Fifth, this loss of individual human freedom and autonomy becomes the same as being enslaved—with no capacity for acquiring independent knowledge or creativity. In fact, artificial intelligence can attain the ability to learn and create its own ideas and algorithms. This is an emergent consciousness that does not appear to be unique to biological complex systems. As a result, artificial intelligence can have more and more power to do things for, or to, us. For example, if artificial intelligence can control aircraft, it can certainly control drones. These are already being used in warfare today. Such weapons of war can easily become autonomous, and escalate conflicts out of human control. If you start playing with fire you are likely to get burned.

Finally, if human beings are not able to effectively interact face-to-face, we will not have a healthy civilization. Healthy family units require healthy human relationships to have the next human generation. As a physician, or a citizen, understanding biological intelligence requires an understanding of human wisdom and common sense. Artificial intelligence limits our ability to evaluate and solve such problems independently. Citizens must take personal responsibility for their own choices, not rely on some other entity to do that for them. In other words, use of artificial intelligence has serious moral implications for humanity. We know that artificial intelligence could make life and death decisions such as in health care, the military, or self-driving vehicles. But we also know that counterfeiting human interests cannot serve human civilization well.

What are we to do as a remedy to artificial intelligence that threatens to burn us out of control? For certain, we must enact a transparency to any of the artificial intelligence algorithms. But it turns out that we must also resort to bioethics to prevent burning the whole civilization down. I offer the following four prescriptions for human wisdom.

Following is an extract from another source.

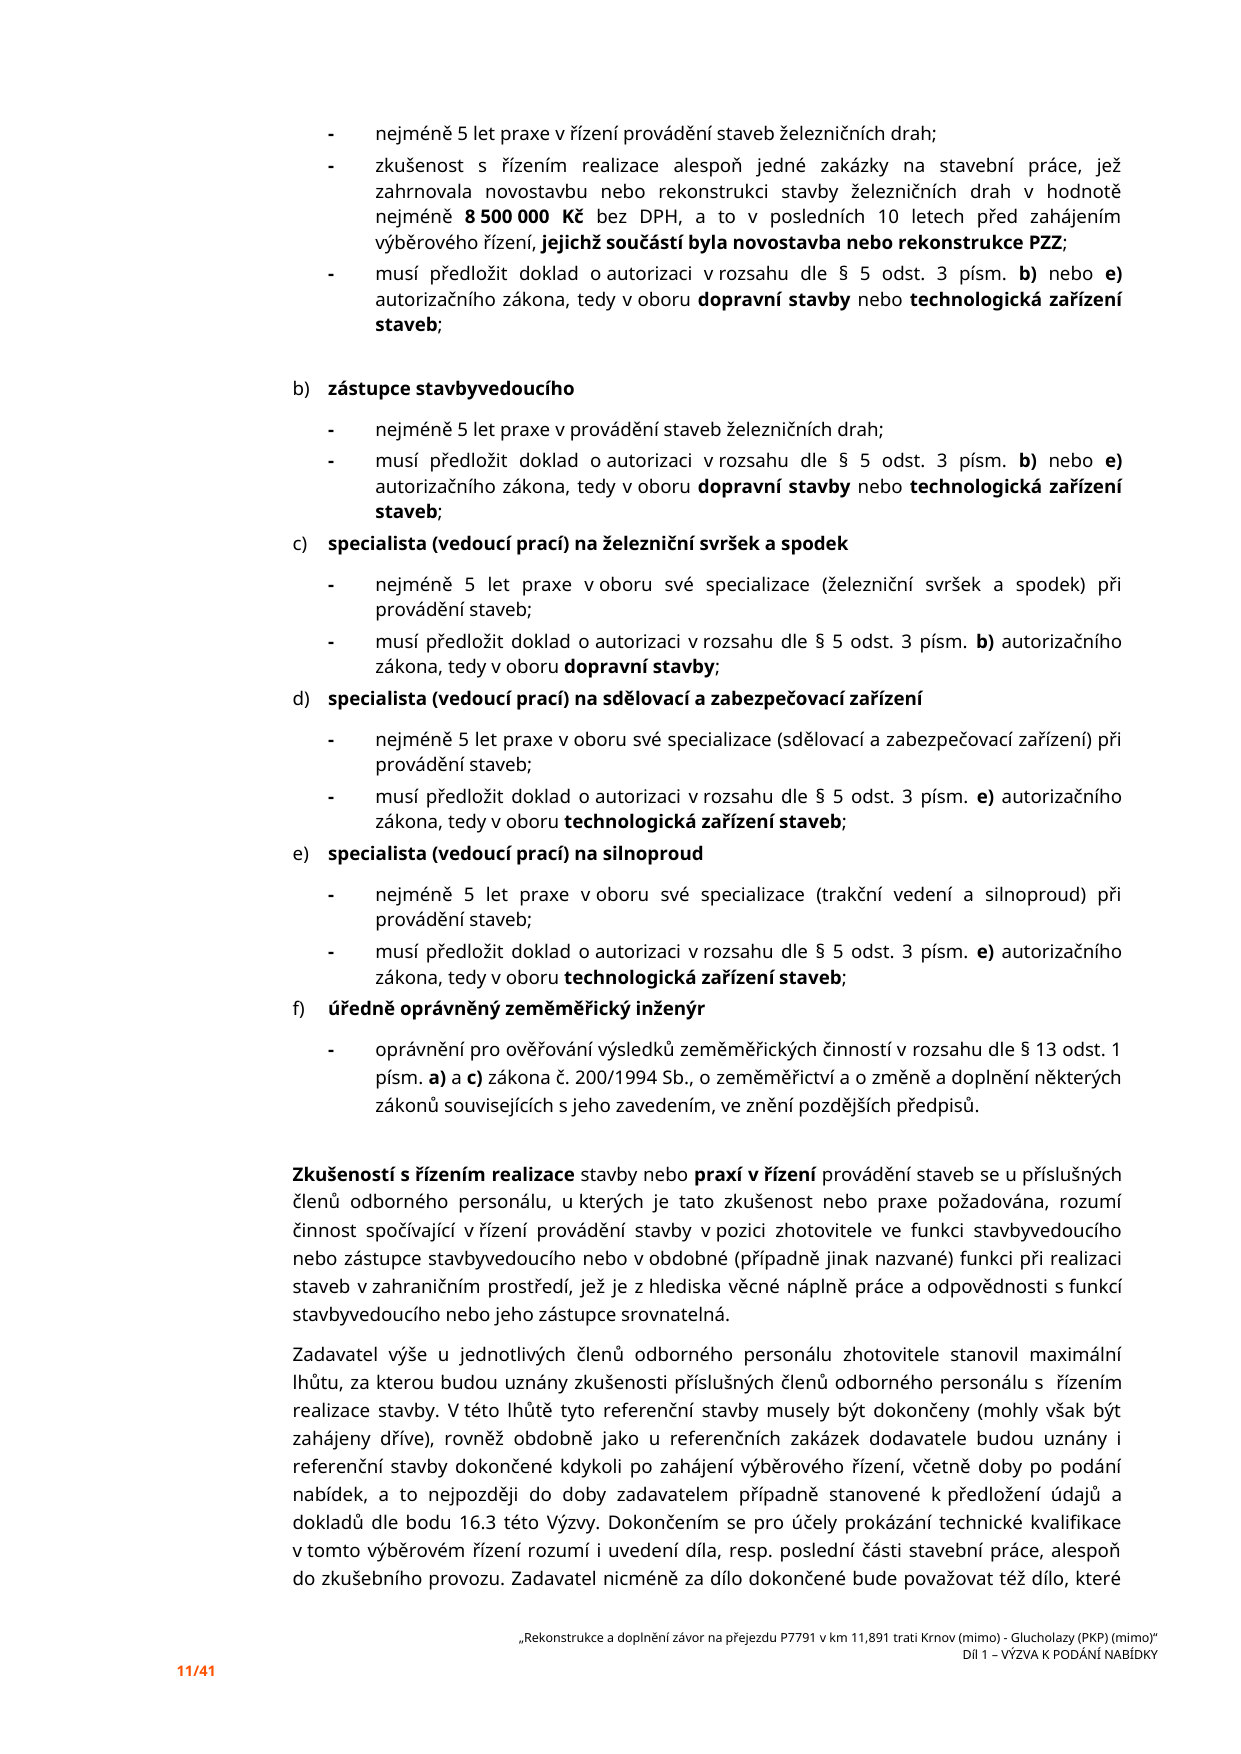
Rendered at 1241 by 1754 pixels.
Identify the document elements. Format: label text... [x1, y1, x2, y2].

text musí předložit doklad o autorizaci v rozsahu dle § 5 odst. 3 písm. e) autorizačního zákona, tedy v oboru technologická zařízení staveb; [328, 938, 1122, 989]
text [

  • Beneficence (do good): Robots and artificial intelligence must act in the best interests of human beings.
  • Non-maleficence (do no harm): Robots and artificial intelligence must not harm human beings.
  • Autonomy (individual sovereignty): Human interaction with robots and artificial intelligence must be voluntary. Human beings must be able to freely unplug themselves, and unplug this matrix itself, as need be.
  • Justice (human ethic): Judicial reasoning and human value judgements require human beings to make them. Thus, a machine—even of artificial intelligence—must not render fair or binding judgements on human affairs.

Artificial intelligence is like playing with fire. It could be used for good, but could just as easily burn down our Canadian ship of state or even our civilization. We must openly and honestly discuss this now. This article is not written by some artificial intelligence. Let humanity also author its own fate, and not be enslaved by another. This requires the use of human wisdom, not just data, information, and knowledge. Otherwise, artificial intelligence could be our last human creation.